To switch a pension plan means you want to transfer your scheme to a different pension service. This principle works in a way similar to how you switch bank accounts. A need may arise for you to switch pension schemes when your current plan is not working out well for you. The pension plan you choose today can determine the future of your financial security when you retire from your job. This means that when you stick with an unfavorable pension scheme, it can create troubles for you later on, with no way to get out of it again. So, to help you out here’s all that you need to know about pension transfer and combination in the United Kingdom.
It is possible to switch to any kind of pension
When you subscribe to private/employee pension schemes in the UK, you can always switch your plans when you want to. With that being said, you may have to be extra careful when you want to switch final salary company pensions. The reason is that these kinds of pension schemes usually have strings of guaranteed benefits attached to them. But what does that mean? Well, the rule here is that you can only enjoy the benefits as long as you stick with the scheme until your retirement. That means you risk losing your benefits when you want to switch to a different pension plan. Also, you are not allowed to switch away from unfunded pension schemes provided by the public sector to cover government workers such as police officers, teachers, health professionals, and the armed forces.

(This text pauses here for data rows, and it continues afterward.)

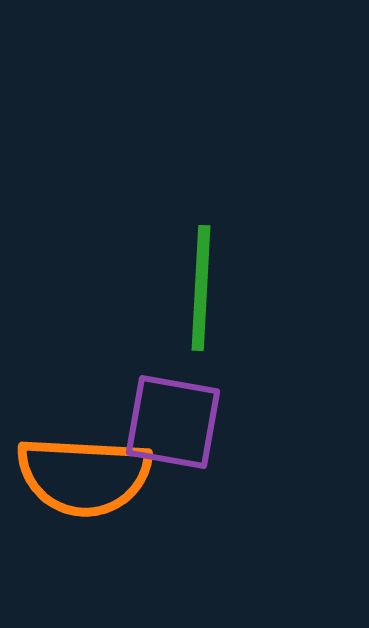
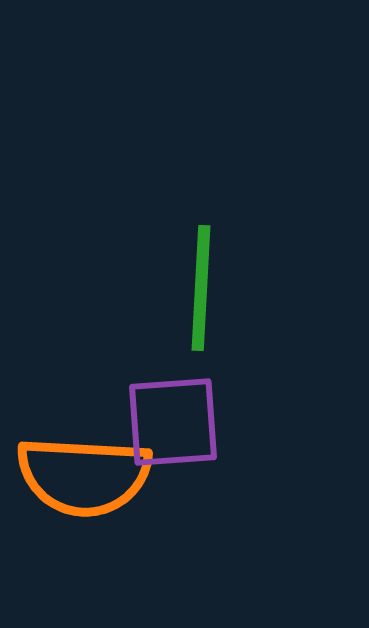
purple square: rotated 14 degrees counterclockwise
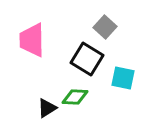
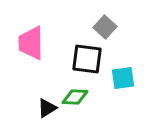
pink trapezoid: moved 1 px left, 3 px down
black square: rotated 24 degrees counterclockwise
cyan square: rotated 20 degrees counterclockwise
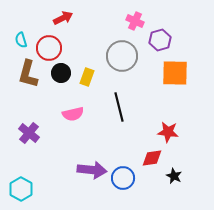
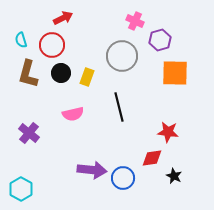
red circle: moved 3 px right, 3 px up
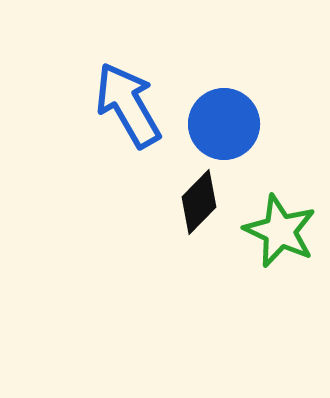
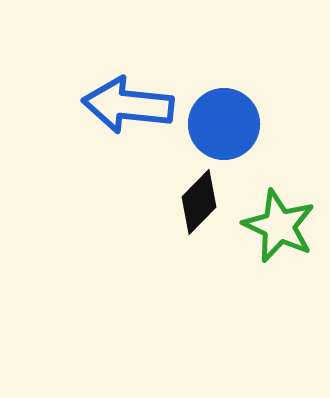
blue arrow: rotated 54 degrees counterclockwise
green star: moved 1 px left, 5 px up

Factors to consider before you attempt to switch pension schemes
For people who have subscribed to different companies, it will be in their own interests to carry out research to establish whether the desired company is regulated or not. Consideration of the following questions may also help you decide on the best plan to take.
Weigh the costs involved
Seek help from financial advisers to help you understand the costs involved in making a pension switch before you start the process. Financial gurus can review your unique pension situation, and provide good recommendations on the best course to take. Pension switching costs vary from person to person. To cut down your costs, you may want to consult financial experts who offer affordable consulting services. Some experts may not charge you any fee unless they recommend a switching plan that resonates with your interests, and you instruct them to implement your decision.
Check whether you will lose any benefits
As discussed earlier, some pension companies attach strict terms and conditions to their pension schemes. These may come with guaranteed benefits. Contact expert financial consultants to explain to you the implications of your pension switch. If there are any losses to be incurred from the switching move, your financial adviser can educate you on whether the procedure is worth it, taking into consideration the future. The bottom line here is that you need to get your hands on the right information before you can make reasonable decisions.
Understand what happens to your savings
Understanding how your money is being invested is of paramount importance. When your financial adviser does not inform you about the investments that go into your savings, then you have every right to be concerned about the effect of switching on your savings.
Management of your pension
Time and tide wait for no man; they change. And so, your current circumstance and pension goals may also change with time. Consequently, annual reviews of your pension plans aren’t a bad idea. It rather helps you adjust your pension to suit your needs at every stage of your life. It’s not wise to settle for a pension program that promises rewards only for the short-term, but nothing to look forward to in the long run.
Why do people have different pension plans?
Career profile is one common reason that explains why people register for many pension programs. If you have had different jobs in your lifetime, the chances are that you will be under different pension schemes. Over the past decades, some employers have been offering starter pension plans for their workers.
In the UK, an automatic enrollment program took effect in 2012. This means that it’s a legal requirement for all employers to provide auto workplace pension services for their employees who are over 22 years of age, and earn annual salaries of £10,000 or greater.
And there you have it — for each job you take, you are likely to be enrolled in a pension plan. There is also a possibility that there may be a lot of pension schemes bearing your name without your notice.
How to combine your pensions
Under certain conditions, you may be able to combine your UK pensions by yourself. But there are some regulated bodies that can also combine your pensions for you with your permission. They do this by collating all available info on your existing pension subscriptions and switching them into a unified pension plan. Companies like Portafina can help you combine your pensions effectively by offering you additional assistance on the plan.
Pension combination charges
Any pension that applies to you has its own charges. While some pension schemes are pretty straightforward and transparent, others, not so much.
Assuming that you are on two different pension plans, namely A and B, with annual charges of 0.5% and 1.5% respectively, the difference of 1% may seem insignificant. But it is not. In fact, that small margin can have a lot of impact on your pension benefits. When you don’t combine pensions A and B into one scheme which charges less, you can lose up to £16,000 over a period of 20 years.
Depending on the situation at hand, you may have to switch or combine your pension schemes in order to save money. This should be done with the help of expert financial advisers who have experience with UK pension schemes.